[Records from a dataset]
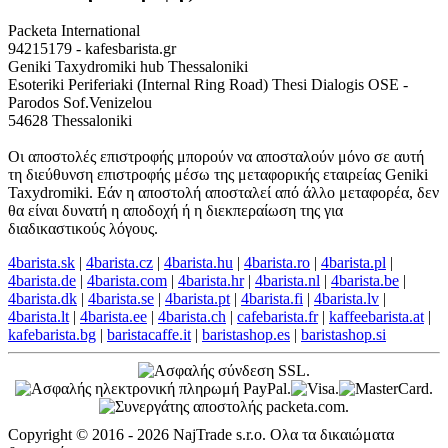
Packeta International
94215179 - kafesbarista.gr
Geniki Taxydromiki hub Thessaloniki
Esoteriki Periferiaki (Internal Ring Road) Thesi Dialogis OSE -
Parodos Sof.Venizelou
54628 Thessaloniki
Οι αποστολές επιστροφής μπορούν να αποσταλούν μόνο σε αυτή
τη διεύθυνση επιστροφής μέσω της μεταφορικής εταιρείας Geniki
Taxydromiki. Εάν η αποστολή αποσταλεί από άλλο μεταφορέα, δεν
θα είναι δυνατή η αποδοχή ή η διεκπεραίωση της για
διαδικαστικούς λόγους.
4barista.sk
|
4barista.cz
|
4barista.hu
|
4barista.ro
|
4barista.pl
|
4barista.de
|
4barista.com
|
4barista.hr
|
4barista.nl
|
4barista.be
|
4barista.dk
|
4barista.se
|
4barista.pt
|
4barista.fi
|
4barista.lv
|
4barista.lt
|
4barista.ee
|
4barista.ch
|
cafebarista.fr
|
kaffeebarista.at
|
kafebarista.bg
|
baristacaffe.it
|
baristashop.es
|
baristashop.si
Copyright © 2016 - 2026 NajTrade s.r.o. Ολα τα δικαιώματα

Activity: Would you copy out the data exactly, leaving every picture out?

Answer:
Packeta International
94215179 - kafesbarista.gr
Geniki Taxydromiki hub Thessaloniki
Esoteriki Periferiaki (Internal Ring Road) Thesi Dialogis OSE -
Parodos Sof.Venizelou
54628 Thessaloniki
Οι αποστολές επιστροφής μπορούν να αποσταλούν μόνο σε αυτή
τη διεύθυνση επιστροφής μέσω της μεταφορικής εταιρείας Geniki
Taxydromiki. Εάν η αποστολή αποσταλεί από άλλο μεταφορέα, δεν
θα είναι δυνατή η αποδοχή ή η διεκπεραίωση της για
διαδικαστικούς λόγους.
4barista.sk
|
4barista.cz
|
4barista.hu
|
4barista.ro
|
4barista.pl
|
4barista.de
|
4barista.com
|
4barista.hr
|
4barista.nl
|
4barista.be
|
4barista.dk
|
4barista.se
|
4barista.pt
|
4barista.fi
|
4barista.lv
|
4barista.lt
|
4barista.ee
|
4barista.ch
|
cafebarista.fr
|
kaffeebarista.at
|
kafebarista.bg
|
baristacaffe.it
|
baristashop.es
|
baristashop.si
Copyright © 2016 - 2026 NajTrade s.r.o. Ολα τα δικαιώματα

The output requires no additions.